## Что нужно сделать
Пожалуйста, перепишите весь приведённый ниже материал в виде JSON-списка строк, по одному элементу на каждую строку и без пустых строк. Изображения в ответ не включайте.

## Исходные данные
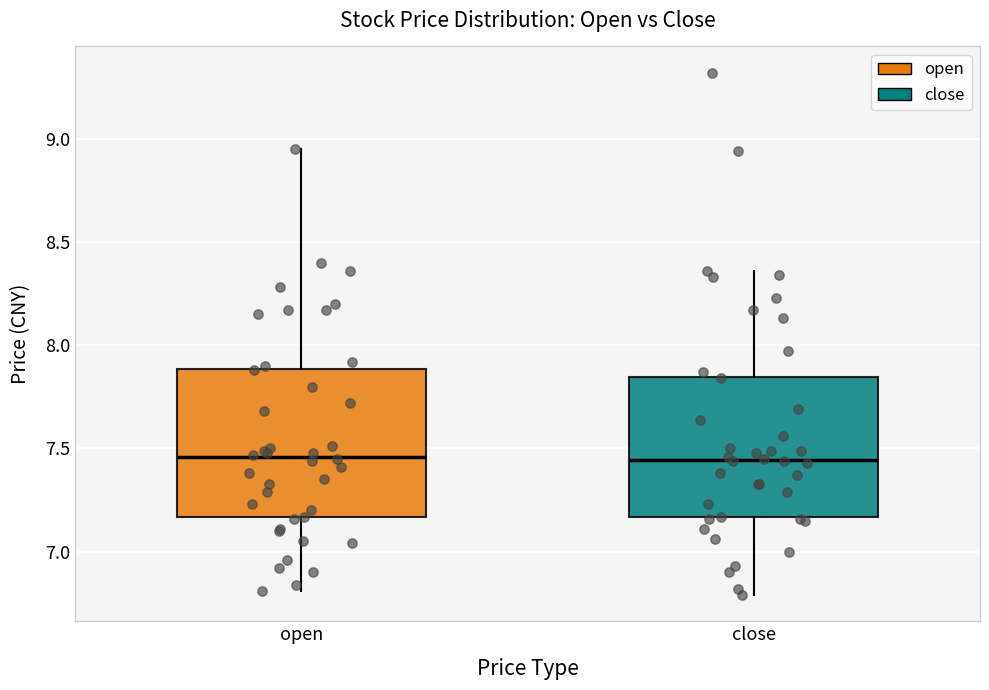

Reading left to right, transcribe this box plot: for each box, give where its median line is, the range the box spans, and where its two whiskers end, as read against the y-axis. The values are not printed on the chart, so give them approximately, as read against the axis.

open: median 7.45, box 7.15 to 7.90, whiskers 6.80 to 8.95
close: median 7.45, box 7.15 to 7.85, whiskers 6.80 to 8.35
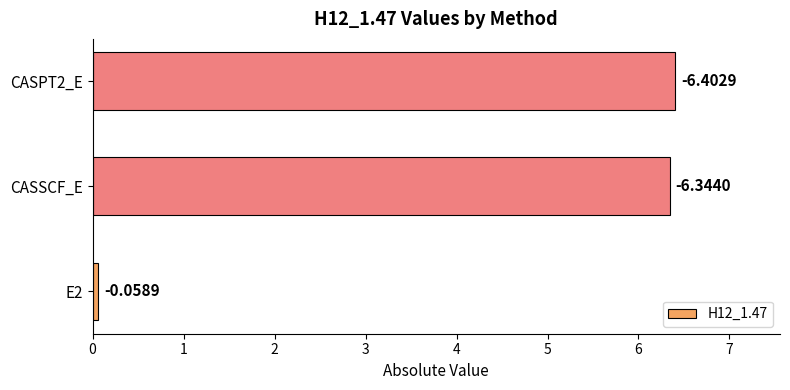

Are the bars horizontal?

Yes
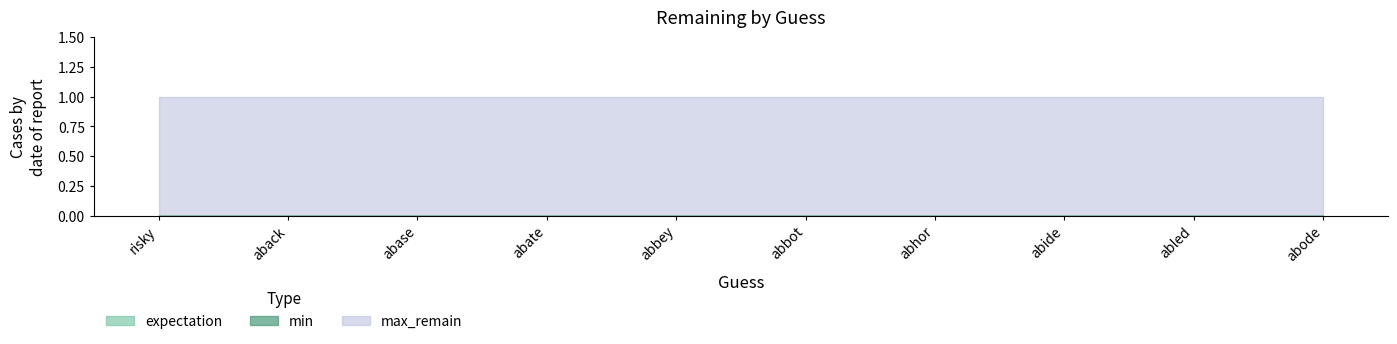

How many bars are there in total?

30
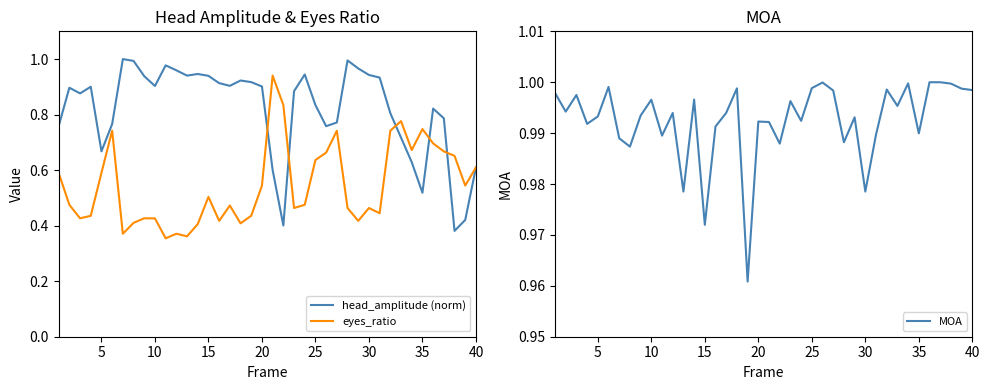

List the series in order of their overall mean, highest first.

MOA, head_amplitude (norm), eyes_ratio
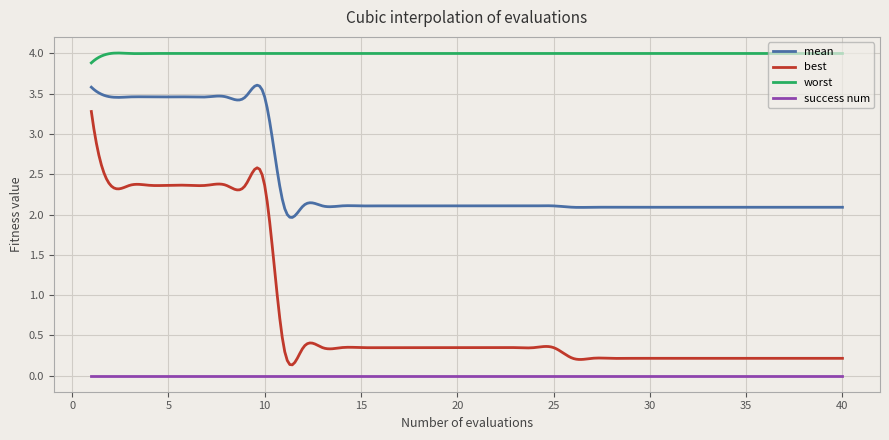

How many lines are shown in the chart?

4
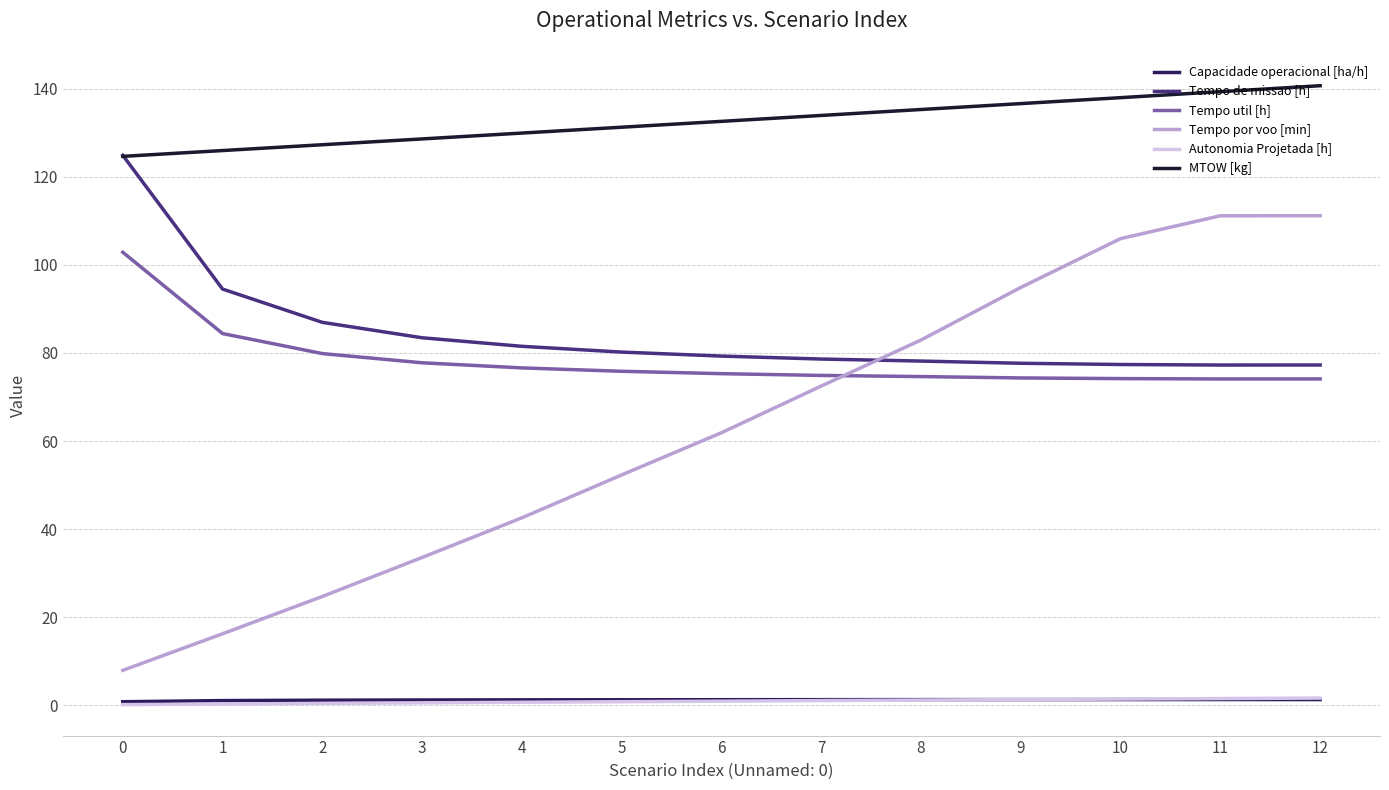

True or false: Capacidade operacional [ha/h] and MTOW [kg] intersect in this chart.

False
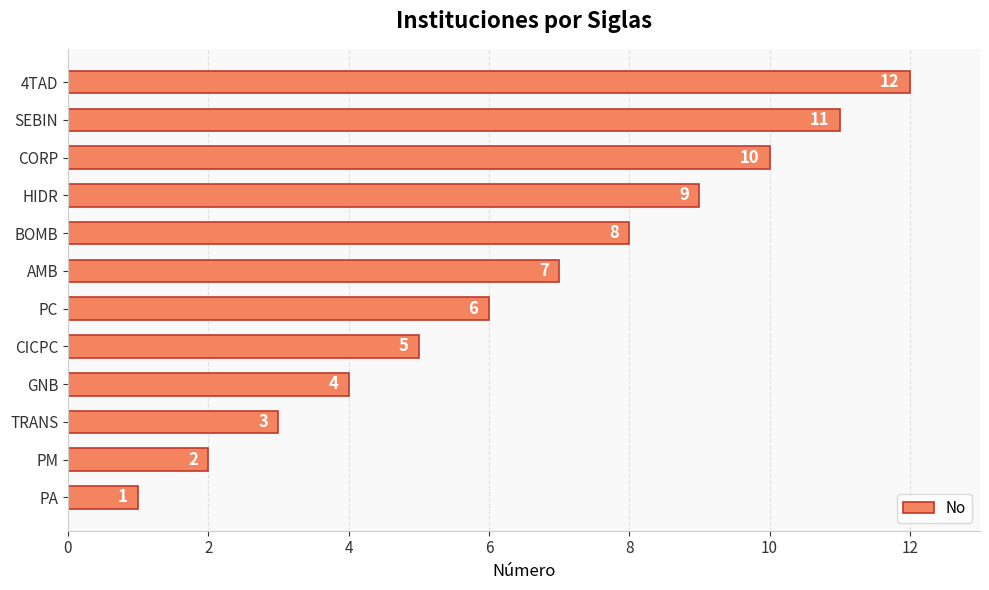

What is the ratio of the value at CORP to the value at 4TAD?

0.8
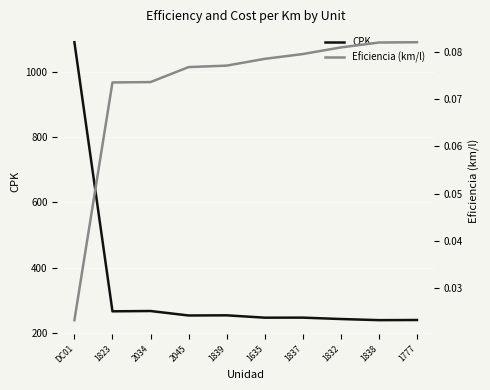

Between 2034 and 1777, which is larger?

2034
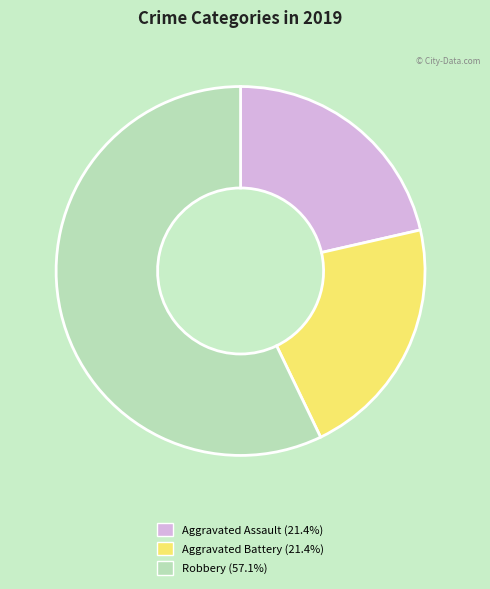

Is it true that Aggravated Battery is 21% of the pie?

True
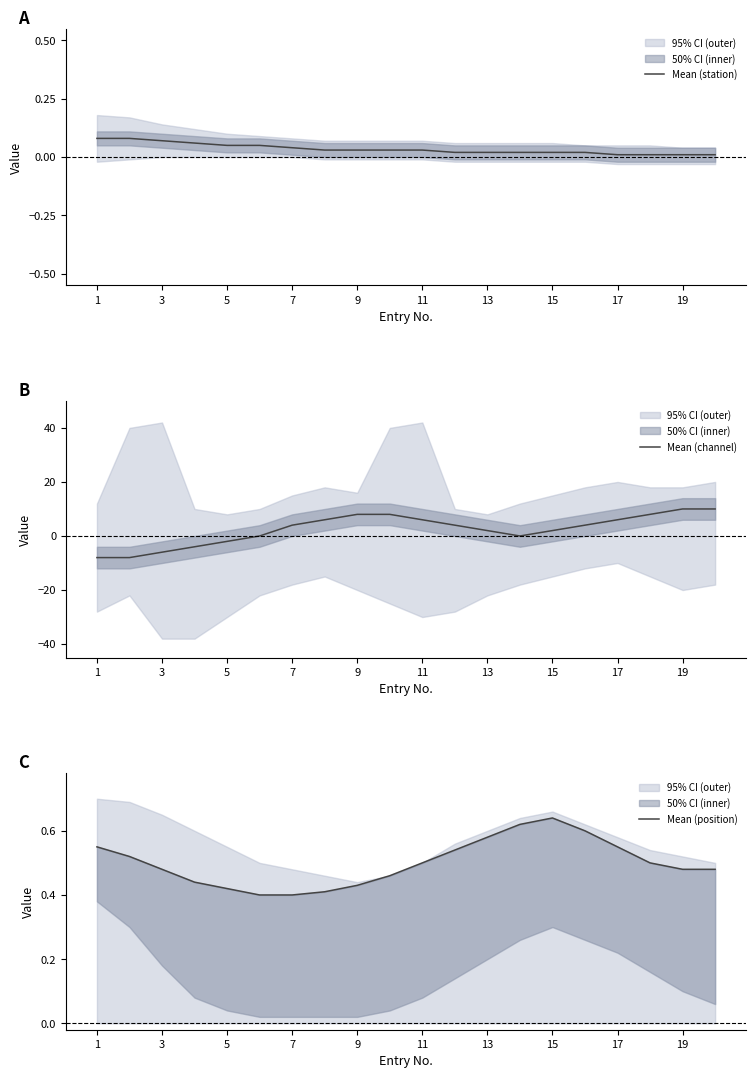

Is it true that Mean (channel) equals -1.1 at 9?

False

## Решение задачи
[
  "Reading left to right, transcribe this box plot: for each box, give where its median line is, the range the box spans, and where its two whiskers end, as read against the y-axis. The values are not printed on the chart, so give them approximately, as read against the axis.",
  "open: median 7.45, box 7.15 to 7.90, whiskers 6.80 to 8.95",
  "close: median 7.45, box 7.15 to 7.85, whiskers 6.80 to 8.35",
  "Are the bars horizontal?",
  "Yes",
  "How many bars are there in total?",
  "30",
  "List the series in order of their overall mean, highest first.",
  "MOA, head_amplitude (norm), eyes_ratio",
  "How many lines are shown in the chart?",
  "4",
  "True or false: Capacidade operacional [ha/h] and MTOW [kg] intersect in this chart.",
  "False",
  "What is the ratio of the value at CORP to the value at 4TAD?",
  "0.8",
  "Between 2034 and 1777, which is larger?",
  "2034",
  "Is it true that Aggravated Battery is 21% of the pie?",
  "True",
  "Is it true that Mean (channel) equals -1.1 at 9?",
  "False"
]